I didn't get the memo. I never read my Duke alumni magazines any more unless the cover story intrigues me so I hadn't heard the news that Reynolds Price died in January after more than 20 years fighting the cancer that put him in a wheelchair and inspired his 1994 memoir
A Whole New Life.
Price was a novelist, a poet, a Rhodes Scholar. (At commencement every year, he would wear the Oxford colors, a practice other professors mocked.) He was a James B. Duke professor at Duke University (his alma mater) where, among other things, he taught a semi-annual seminar on Milton. You couldn't take it your freshman year, so I had to wait until I was a junior to enroll. It was worth the wait.

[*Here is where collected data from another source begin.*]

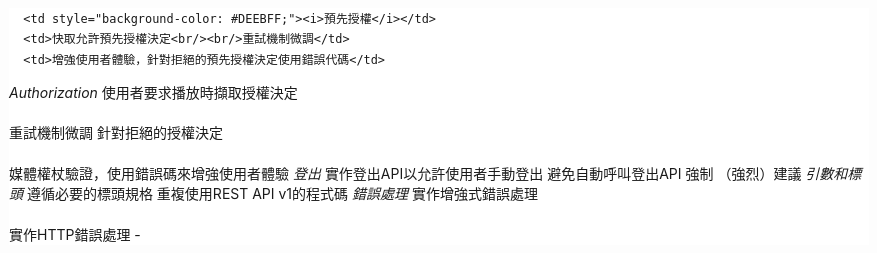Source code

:       <td style="background-color: #DEEBFF;"><i>預先授權</i></td>
      <td>快取允許預先授權決定<br/><br/>重試機制微調</td>
      <td>增強使用者體驗，針對拒絕的預先授權決定使用錯誤代碼</td>
   </tr>
   <tr>
      <td style="background-color: #DEEBFF;"><i>Authorization</i></td>
      <td>使用者要求播放時擷取授權決定<br/><br/>重試機制微調</td>
      <td>針對拒絕的授權決定<br/><br/>媒體權杖驗證，使用錯誤碼來增強使用者體驗</td>
   </tr>
   <tr>
      <td style="background-color: #DEEBFF;"><i>登出</i></td>
      <td>實作登出API以允許使用者手動登出</td>
      <td>避免自動呼叫登出API</td>
   </tr>
   <tr>
      <th style="background-color: #EFF2F7;"></th>
      <th style="background-color: #EFF2F7;">強制</th>
      <th style="background-color: #EFF2F7;">（強烈）建議</th>
   </tr>
   <tr>
      <td style="background-color: #DEEBFF;"><i>引數和標頭</i></td>
      <td>遵循必要的標頭規格</td>
      <td>重複使用REST API v1的程式碼</td>
   </tr>
   <tr>
      <td style="background-color: #DEEBFF;"><i>錯誤處理</i></td>
      <td>實作增強式錯誤處理<br/><br/>實作HTTP錯誤處理</td>
      <td>-</td>
   </tr>
</table>
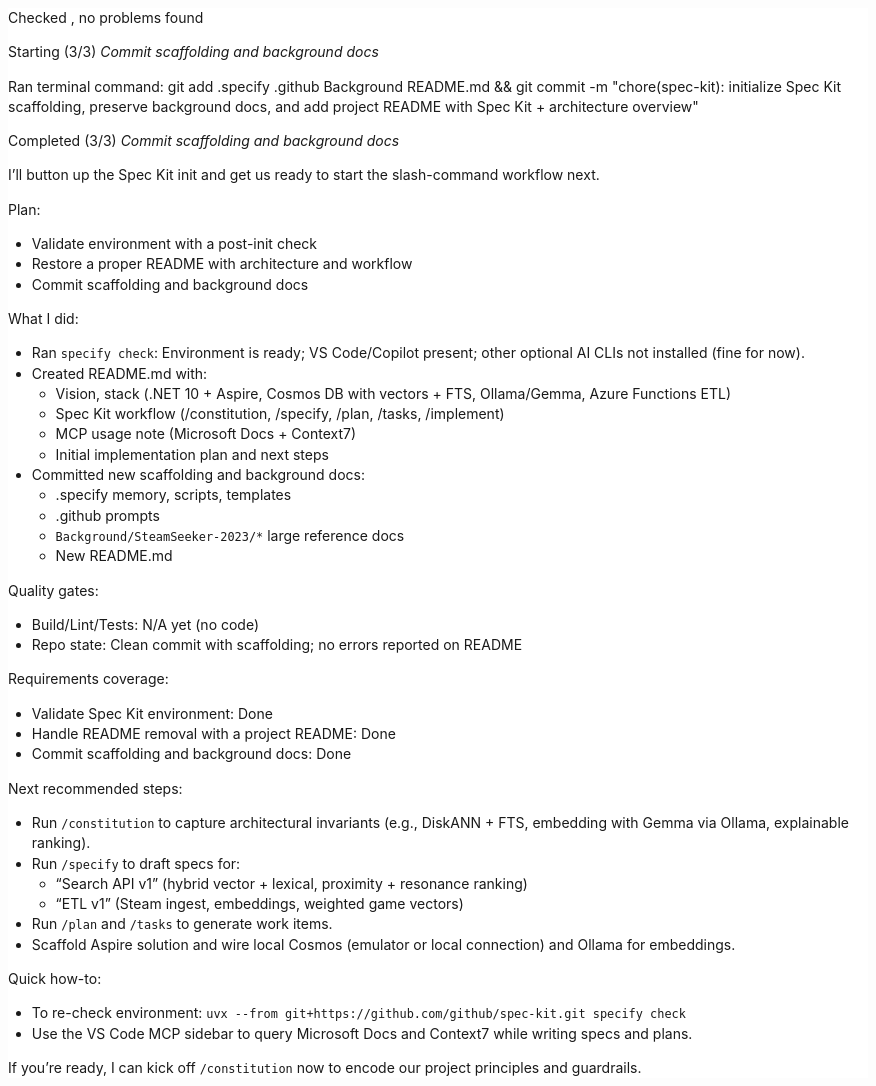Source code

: Checked [](file:///workspaces/ActualGameSearch_V3/README.md), no problems found

Starting (3/3) *Commit scaffolding and background docs*

Ran terminal command: git add .specify .github Background README.md && git commit -m "chore(spec-kit): initialize Spec Kit scaffolding, preserve background docs, and add project README with Spec Kit + architecture overview"

Completed (3/3) *Commit scaffolding and background docs*

I’ll button up the Spec Kit init and get us ready to start the slash-command workflow next.

Plan:
- Validate environment with a post-init check
- Restore a proper README with architecture and workflow
- Commit scaffolding and background docs

What I did:
- Ran `specify check`: Environment is ready; VS Code/Copilot present; other optional AI CLIs not installed (fine for now).
- Created README.md with:
  - Vision, stack (.NET 10 + Aspire, Cosmos DB with vectors + FTS, Ollama/Gemma, Azure Functions ETL)
  - Spec Kit workflow (/constitution, /specify, /plan, /tasks, /implement)
  - MCP usage note (Microsoft Docs + Context7)
  - Initial implementation plan and next steps
- Committed new scaffolding and background docs:
  - .specify memory, scripts, templates
  - .github prompts
  - `Background/SteamSeeker-2023/*` large reference docs
  - New README.md

Quality gates:
- Build/Lint/Tests: N/A yet (no code)
- Repo state: Clean commit with scaffolding; no errors reported on README

Requirements coverage:
- Validate Spec Kit environment: Done
- Handle README removal with a project README: Done
- Commit scaffolding and background docs: Done

Next recommended steps:
- Run `/constitution` to capture architectural invariants (e.g., DiskANN + FTS, embedding with Gemma via Ollama, explainable ranking).
- Run `/specify` to draft specs for:
  - “Search API v1” (hybrid vector + lexical, proximity + resonance ranking)
  - “ETL v1” (Steam ingest, embeddings, weighted game vectors)
- Run `/plan` and `/tasks` to generate work items.
- Scaffold Aspire solution and wire local Cosmos (emulator or local connection) and Ollama for embeddings.

Quick how-to:
- To re-check environment: `uvx --from git+https://github.com/github/spec-kit.git specify check`
- Use the VS Code MCP sidebar to query Microsoft Docs and Context7 while writing specs and plans.

If you’re ready, I can kick off `/constitution` now to encode our project principles and guardrails.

In fact, taking that class was pretty much my whole reason for applying to Duke. Even at 17 I was already word-struck and his brand of grandiloquent Southern writing appealed to me. (Another professor I adored used to mock Price's penchant for somewhat heavy-handed allegory, as when he named a character in his most famous novel Pomeroy--as in King of the Apples, as in ... the devil.)
If you don't know Price's work,
here's his Wikipedia entry, which says that he was one of Bill Clinton's favorite authors.
To this day I can quote huge chunks of
Paradise Lost. There were other lessons I learned in the class but that was my take-away.
Reynolds Price is dead. Somehow I should have known.